▶ PASSAGE:
++++++

Surely that's more work than the issue is worth.  It's also inconvenient
to use, because you'd have to remember to give the switch both for the
-i run and the normal test runs.
        regards, tom lane

Re: Patch to fix search_path defencies with pg_bench

From

"Joshua D. Drake"

Date:

06 May 2009, 17:49:21

On Wed, 2009-05-06 at 17:42 -0300, Dickson S. Guedes wrote:
> Em Qua, 2009-05-06 às 16:27 -0400, Tom Lane escreveu:
> > Alvaro Herrera <alvherre@commandprompt.com> writes:
> > > I think it would be better that the schema is specified on the command
> > > line.
> > 
> > Surely that's more work than the issue is worth.  It's also inconvenient
> > to use, because you'd have to remember to give the switch both for the
> > -i run and the normal test runs.
> 
> So, in my opinion, the Joshua alternative is a good little change that
> let "pgbench" runs in a more flexible way.
> 
> But, there is the possibility that someone are using an automated script
> that could be broken by this change? 

Only if the role pgbench is using as an explicit search_path set.

Sincerely,

Joshua D. Drake

-- 
PostgreSQL - XMPP: jdrake@jabber.postgresql.org  Consulting, Development, Support, Training  503-667-4564 -
http://www.commandprompt.com/ The PostgreSQL Company, serving since 1997

Re: Patch to fix search_path defencies with pg_bench

From

"Dickson S. Guedes"

++++++

▶ SHORT PROBLEM: Reproduce the pgbench search_path thread word for word, starting with "06 May 2009, 17:49:21" and going on through "more flexible way.".

++++++

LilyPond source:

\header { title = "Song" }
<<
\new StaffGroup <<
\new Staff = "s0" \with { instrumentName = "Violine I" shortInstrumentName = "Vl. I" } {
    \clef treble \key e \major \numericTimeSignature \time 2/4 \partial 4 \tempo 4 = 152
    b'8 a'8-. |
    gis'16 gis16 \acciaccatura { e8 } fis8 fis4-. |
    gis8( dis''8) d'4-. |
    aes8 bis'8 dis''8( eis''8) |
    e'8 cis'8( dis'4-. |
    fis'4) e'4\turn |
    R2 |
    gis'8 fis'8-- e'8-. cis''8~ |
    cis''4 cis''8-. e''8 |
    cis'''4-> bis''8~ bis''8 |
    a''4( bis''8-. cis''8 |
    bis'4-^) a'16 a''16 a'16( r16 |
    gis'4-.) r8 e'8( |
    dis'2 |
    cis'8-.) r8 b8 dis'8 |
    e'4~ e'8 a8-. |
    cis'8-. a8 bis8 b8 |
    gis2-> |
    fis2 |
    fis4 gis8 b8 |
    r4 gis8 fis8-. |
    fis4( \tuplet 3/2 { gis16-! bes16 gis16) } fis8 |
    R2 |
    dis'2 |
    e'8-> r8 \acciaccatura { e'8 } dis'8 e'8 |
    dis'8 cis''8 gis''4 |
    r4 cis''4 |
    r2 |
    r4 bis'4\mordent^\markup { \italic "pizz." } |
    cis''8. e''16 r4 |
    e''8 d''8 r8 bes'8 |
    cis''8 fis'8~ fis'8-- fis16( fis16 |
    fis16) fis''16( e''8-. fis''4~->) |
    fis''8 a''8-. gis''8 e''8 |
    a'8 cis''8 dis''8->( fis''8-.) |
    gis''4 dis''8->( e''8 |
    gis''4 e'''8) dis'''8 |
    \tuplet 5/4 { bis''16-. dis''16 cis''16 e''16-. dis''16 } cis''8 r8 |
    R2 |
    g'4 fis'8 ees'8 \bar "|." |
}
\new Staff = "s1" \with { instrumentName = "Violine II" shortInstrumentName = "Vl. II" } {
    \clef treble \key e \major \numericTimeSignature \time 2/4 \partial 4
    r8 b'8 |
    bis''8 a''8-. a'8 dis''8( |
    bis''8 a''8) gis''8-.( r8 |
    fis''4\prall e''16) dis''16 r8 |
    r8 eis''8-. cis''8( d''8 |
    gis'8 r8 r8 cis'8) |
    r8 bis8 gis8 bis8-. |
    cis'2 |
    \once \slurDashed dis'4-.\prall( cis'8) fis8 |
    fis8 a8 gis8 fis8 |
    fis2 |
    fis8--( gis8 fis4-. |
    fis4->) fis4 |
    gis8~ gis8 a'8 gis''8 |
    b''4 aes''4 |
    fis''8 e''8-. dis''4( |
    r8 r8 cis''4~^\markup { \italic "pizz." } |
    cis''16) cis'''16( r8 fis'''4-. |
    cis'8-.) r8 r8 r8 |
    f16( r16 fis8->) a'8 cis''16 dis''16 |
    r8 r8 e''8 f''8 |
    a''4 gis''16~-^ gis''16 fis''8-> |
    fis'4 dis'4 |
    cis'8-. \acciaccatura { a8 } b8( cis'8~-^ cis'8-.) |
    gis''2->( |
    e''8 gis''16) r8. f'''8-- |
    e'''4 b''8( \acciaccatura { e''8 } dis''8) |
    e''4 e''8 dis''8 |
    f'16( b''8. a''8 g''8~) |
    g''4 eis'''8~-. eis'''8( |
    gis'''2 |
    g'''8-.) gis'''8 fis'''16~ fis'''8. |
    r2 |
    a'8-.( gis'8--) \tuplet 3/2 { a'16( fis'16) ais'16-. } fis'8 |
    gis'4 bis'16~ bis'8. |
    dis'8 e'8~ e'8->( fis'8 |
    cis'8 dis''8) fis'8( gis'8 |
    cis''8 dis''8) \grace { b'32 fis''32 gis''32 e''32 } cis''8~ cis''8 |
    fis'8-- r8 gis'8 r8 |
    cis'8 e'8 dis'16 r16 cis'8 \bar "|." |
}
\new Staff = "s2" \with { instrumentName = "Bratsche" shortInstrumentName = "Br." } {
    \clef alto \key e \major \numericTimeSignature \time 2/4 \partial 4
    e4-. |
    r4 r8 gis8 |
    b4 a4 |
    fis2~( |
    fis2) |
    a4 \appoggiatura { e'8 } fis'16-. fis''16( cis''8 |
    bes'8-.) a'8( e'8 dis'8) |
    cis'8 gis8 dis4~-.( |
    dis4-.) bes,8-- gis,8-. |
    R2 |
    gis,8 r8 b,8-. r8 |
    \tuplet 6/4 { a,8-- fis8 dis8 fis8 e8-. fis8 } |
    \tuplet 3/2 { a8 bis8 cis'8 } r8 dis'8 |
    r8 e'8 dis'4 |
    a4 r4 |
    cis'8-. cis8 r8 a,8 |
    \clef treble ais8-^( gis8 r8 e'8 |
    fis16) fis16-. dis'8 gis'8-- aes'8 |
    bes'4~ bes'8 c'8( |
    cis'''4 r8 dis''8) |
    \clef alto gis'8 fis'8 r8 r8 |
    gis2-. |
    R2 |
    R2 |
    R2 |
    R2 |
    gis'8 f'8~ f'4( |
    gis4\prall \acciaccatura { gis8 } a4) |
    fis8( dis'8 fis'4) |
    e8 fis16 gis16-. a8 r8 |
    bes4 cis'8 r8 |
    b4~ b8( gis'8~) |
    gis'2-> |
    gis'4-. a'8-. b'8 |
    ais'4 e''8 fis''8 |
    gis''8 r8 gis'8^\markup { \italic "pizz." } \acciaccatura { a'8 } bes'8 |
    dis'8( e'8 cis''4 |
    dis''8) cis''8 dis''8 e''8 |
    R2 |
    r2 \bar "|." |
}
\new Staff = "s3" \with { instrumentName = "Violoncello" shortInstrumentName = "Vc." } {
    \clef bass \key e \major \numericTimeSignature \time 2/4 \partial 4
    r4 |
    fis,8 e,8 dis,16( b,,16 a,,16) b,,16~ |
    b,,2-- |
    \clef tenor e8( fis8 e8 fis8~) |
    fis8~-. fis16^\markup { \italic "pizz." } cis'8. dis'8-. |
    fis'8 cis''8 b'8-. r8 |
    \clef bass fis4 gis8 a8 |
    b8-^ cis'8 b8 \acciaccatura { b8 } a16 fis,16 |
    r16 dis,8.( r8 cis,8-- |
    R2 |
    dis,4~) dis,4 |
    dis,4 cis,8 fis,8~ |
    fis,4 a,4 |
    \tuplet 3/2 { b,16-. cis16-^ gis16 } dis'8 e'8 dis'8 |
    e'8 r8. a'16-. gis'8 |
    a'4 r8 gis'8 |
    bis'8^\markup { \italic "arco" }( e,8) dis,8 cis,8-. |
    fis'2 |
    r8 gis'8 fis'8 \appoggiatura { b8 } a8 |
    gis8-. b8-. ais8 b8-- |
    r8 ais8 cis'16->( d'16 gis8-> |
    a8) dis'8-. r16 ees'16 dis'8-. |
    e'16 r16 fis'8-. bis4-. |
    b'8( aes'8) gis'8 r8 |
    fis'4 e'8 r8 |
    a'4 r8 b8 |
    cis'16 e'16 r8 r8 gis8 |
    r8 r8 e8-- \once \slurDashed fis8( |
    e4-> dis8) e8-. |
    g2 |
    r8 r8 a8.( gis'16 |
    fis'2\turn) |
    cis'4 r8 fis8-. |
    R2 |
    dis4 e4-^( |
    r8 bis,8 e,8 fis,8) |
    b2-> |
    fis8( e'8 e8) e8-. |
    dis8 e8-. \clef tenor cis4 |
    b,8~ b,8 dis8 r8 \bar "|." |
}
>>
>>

++++++

▶ FULL SOLUTION:
06 May 2009, 17:49:21

On Wed, 2009-05-06 at 17:42 -0300, Dickson S. Guedes wrote:
> Em Qua, 2009-05-06 às 16:27 -0400, Tom Lane escreveu:
> > Alvaro Herrera <alvherre@commandprompt.com> writes:
> > > I think it would be better that the schema is specified on the command
> > > line.
> > 
> > Surely that's more work than the issue is worth.  It's also inconvenient
> > to use, because you'd have to remember to give the switch both for the
> > -i run and the normal test runs.
> 
> So, in my opinion, the Joshua alternative is a good little change that
> let "pgbench" runs in a more flexible way.